The Cuban government closed 476 businesses in the country in April for not allowing the use of electronic channels for payment by citizens for the services or goods they sell, as established by the banking program imposed by the regime.
The Minister of Internal Trade (Mincin), Betsy Díaz Velázquez, said on the official program "Mesa Redonda" that the number of establishments closed for not using electronic payment methods, as established by Resolution 93 of 2023, is still "insufficient" because in some provinces "the level of enforcement (against offenders) is low".
Díaz specified that during April, the number of inspections of private and state entities increased, with the completion of 8,169 "control actions"; however, he stated that there has been an increase in reports from the population about establishments that do not allow electronic payments.
According to the official, state-owned companies "have to set an example." However, despite 98% of retail entities having implemented these payment systems, complaints continue to arrive from establishments where people have not been able to pay through that method, she pointed out.
He revealed that the major issues are located in the agricultural markets of state-owned and leased companies, in the bakeries of the Cuban bread Chain, and in other forms of state management, which have not even established the code for transactions or expanded the use of electronic payment channels.
In the private sector, the minister stated that there are companies with "import levels that, when you check their tax account, have not engaged in operations; therefore, the code they have is not being used".

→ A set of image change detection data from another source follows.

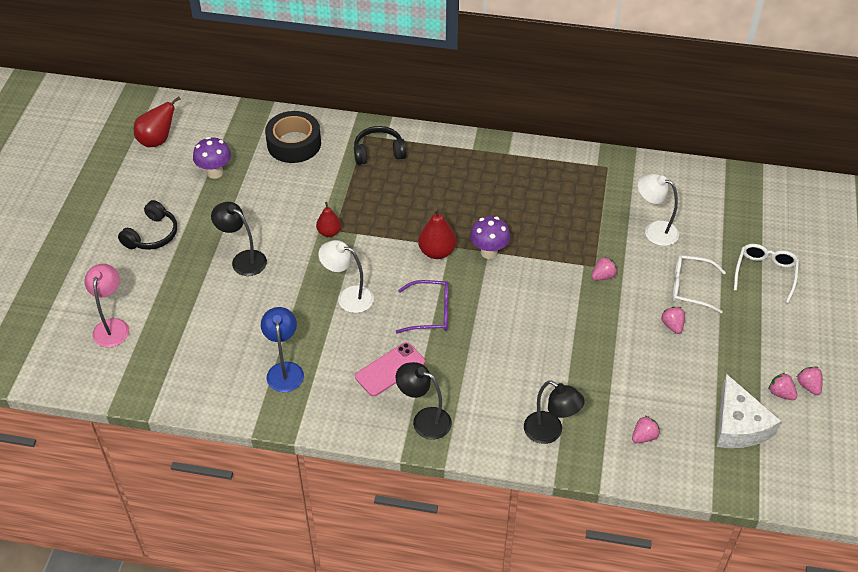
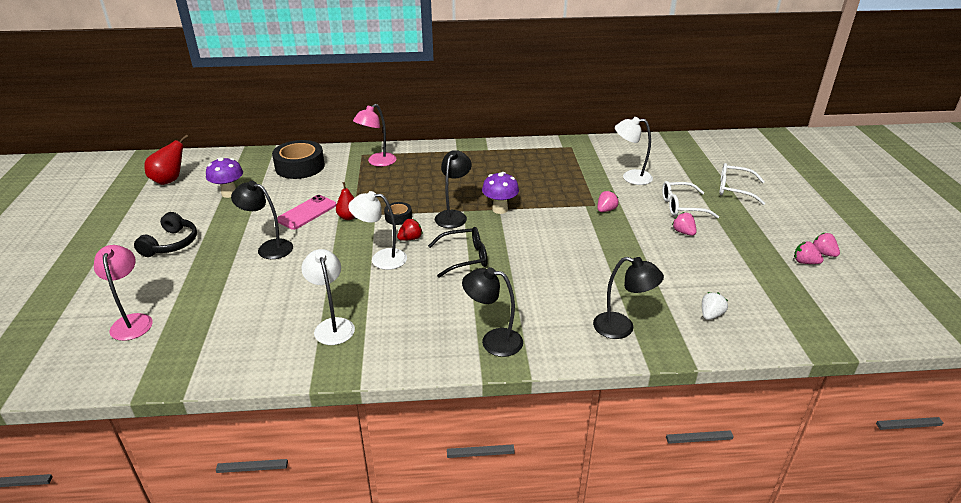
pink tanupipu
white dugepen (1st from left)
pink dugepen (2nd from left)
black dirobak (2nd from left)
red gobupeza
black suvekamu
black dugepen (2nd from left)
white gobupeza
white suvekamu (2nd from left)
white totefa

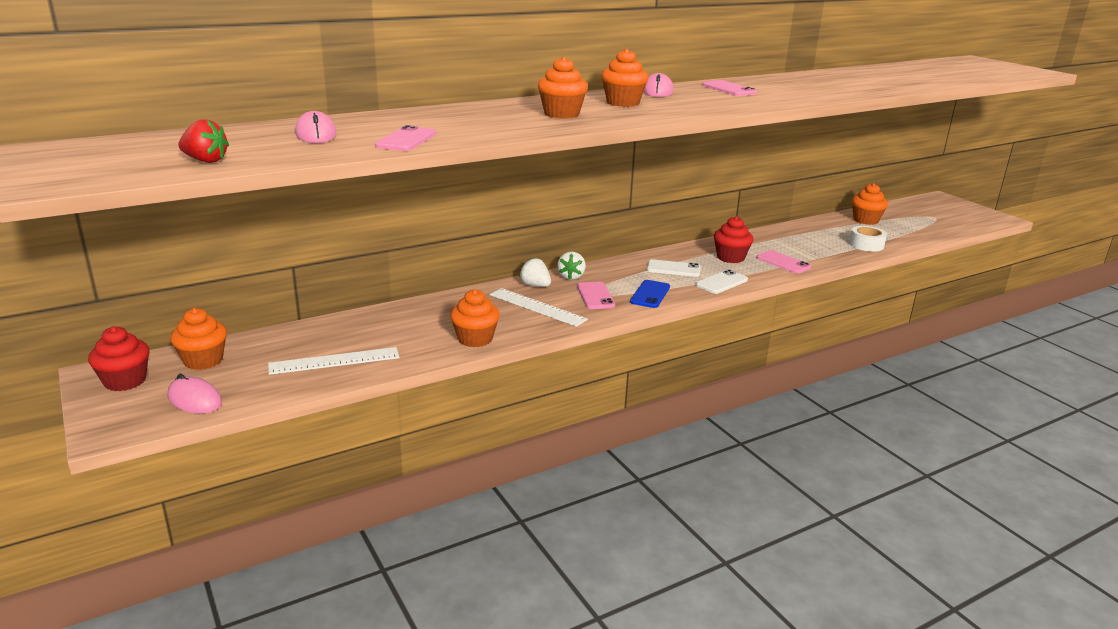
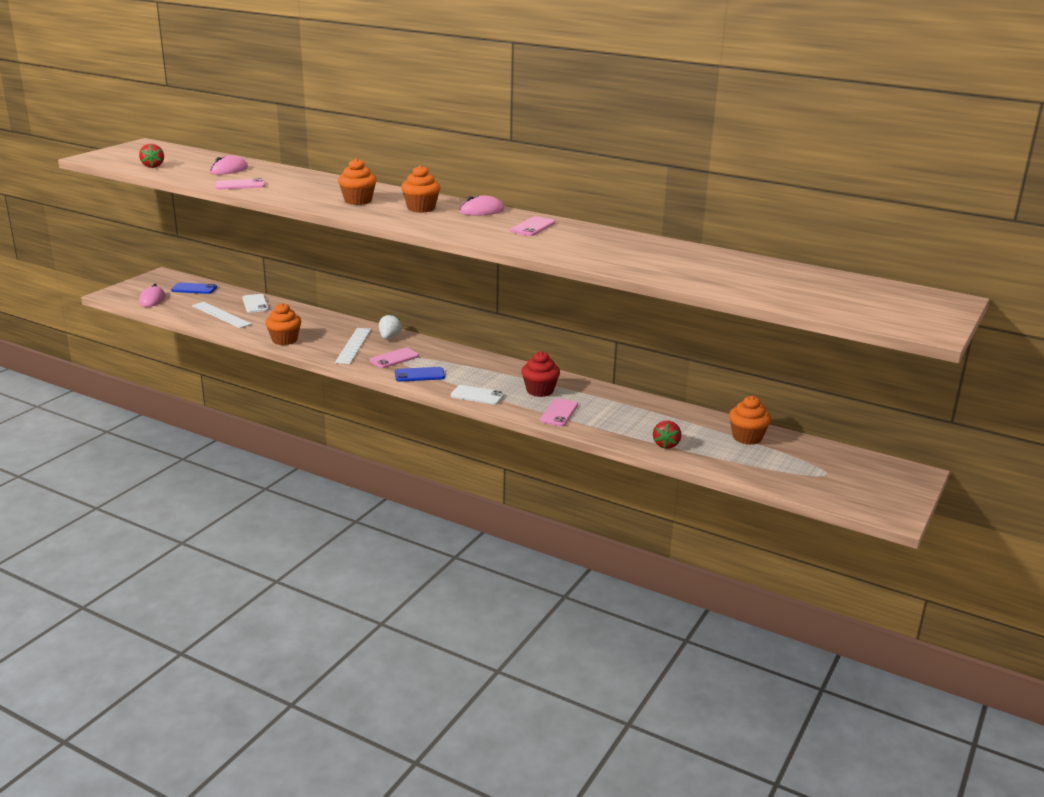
blue tanupipu (1st from left)
white tanupipu (1st from left)
red gobupeza (2nd from left)
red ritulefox (1st from left in the first image)
white gobupeza (2nd from left in the first image)

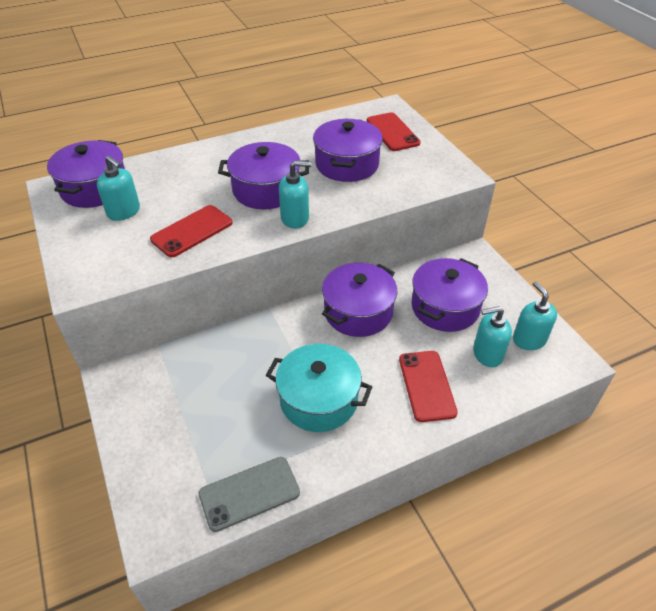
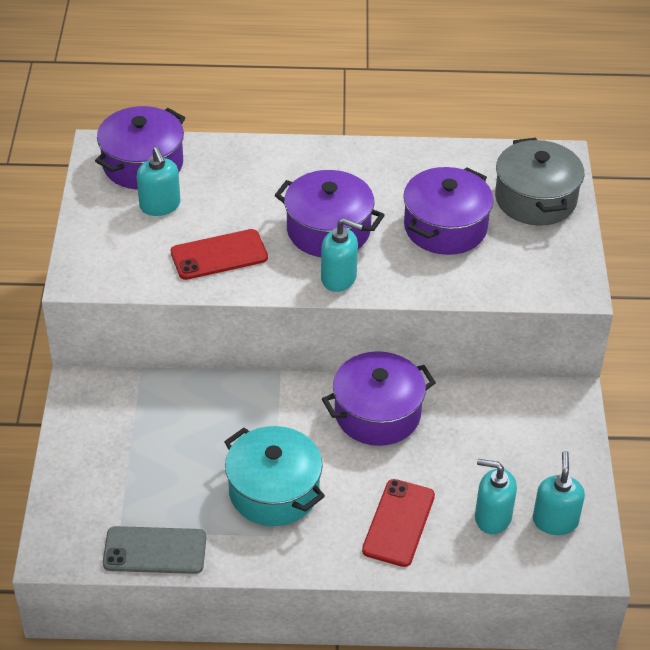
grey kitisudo
purple kitisudo (5th from left in the first image)

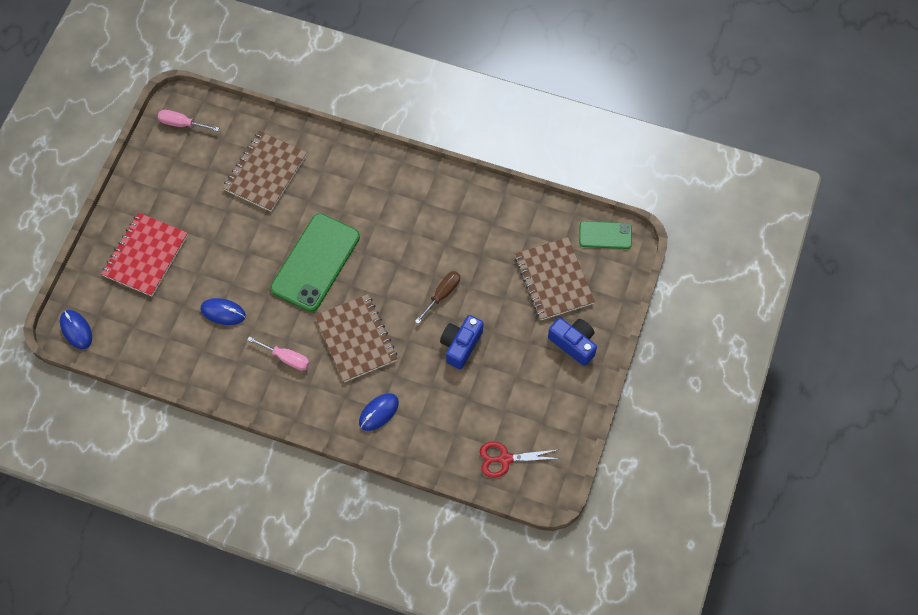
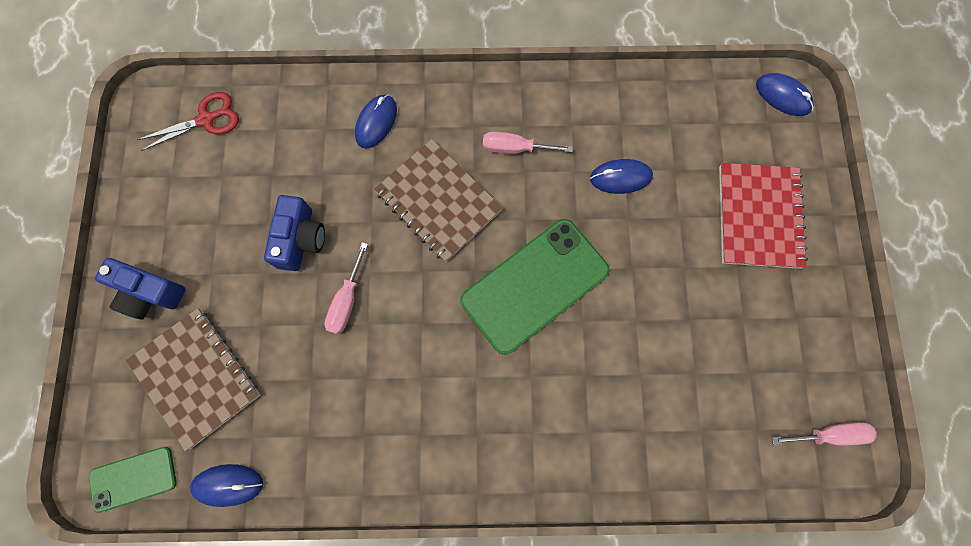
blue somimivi (1st from left)
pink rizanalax (1st from left)
green tanupipu (2nd from left)
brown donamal (1st from left in the first image)

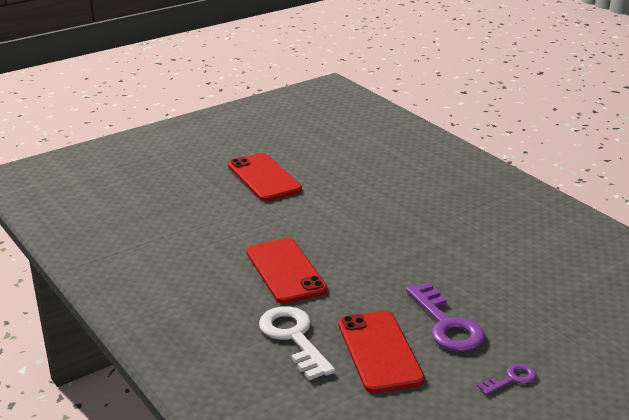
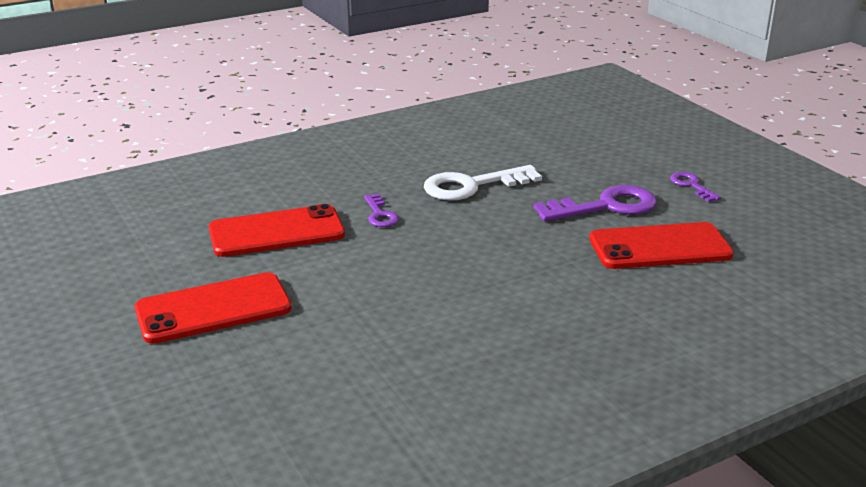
red tanupipu (2nd from left)
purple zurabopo (1st from left)
white zurabopo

He also stated that the practice has proliferated among non-state entities of charging customers a fee of 10 to 15% for using an electronic channel, and that payments are also being made to individuals' accounts rather than to the business's account where the purchase is made.
Díaz warned that "it is a matter of respect for what the State has established, governments legislate and rules must be respected."
The head of Mincin revealed that licenses have been revoked in 380 establishments and fines have been imposed. However, she considered the amounts of the fines to be insufficient, which according to Decree 184 range from 25 to 100 pesos.
That has no effect, but we are in the process of amending the Decree. The fines will be substantial," he threatened, "and we will also put an end to closures (of establishments). There must be strictness."
The minister insisted that the government will continue to work to ensure that these policies are implemented throughout the country, citing the need due to the lack of cash, a problem that hits citizens hard, especially when they have to withdraw their salaries or pensions from ATMs where there is not enough money.
Last November, the Cuban government decreed that all businesses in the country must provide consumers with the necessary means for electronic payments.
The Official Gazette of the Republic published Resolution 93 of 2023 from the Ministry of Foreign Trade and Investment, which requires entities dedicated to commerce to provide consumers with access to and use of electronic payment channels.
The measure established as a requirement for those establishments to have payment facilities through national gateways or point of sale terminals, for the marketing of goods and provision of services to the consumer.
On that date, according to official information, there were at least 20,000 units of Commerce and local subordination in the country that had electronic payment. However, it was determined that state and non-state economic actors carrying out activities regulated by the Ministry of Internal Trade would also be required to ensure channels for electronic payment.
Prior to the implementation of the measure on February 2 of this year, the Cuban government warned that businesses without the option to accept electronic payments would face fines, closures, and confiscations.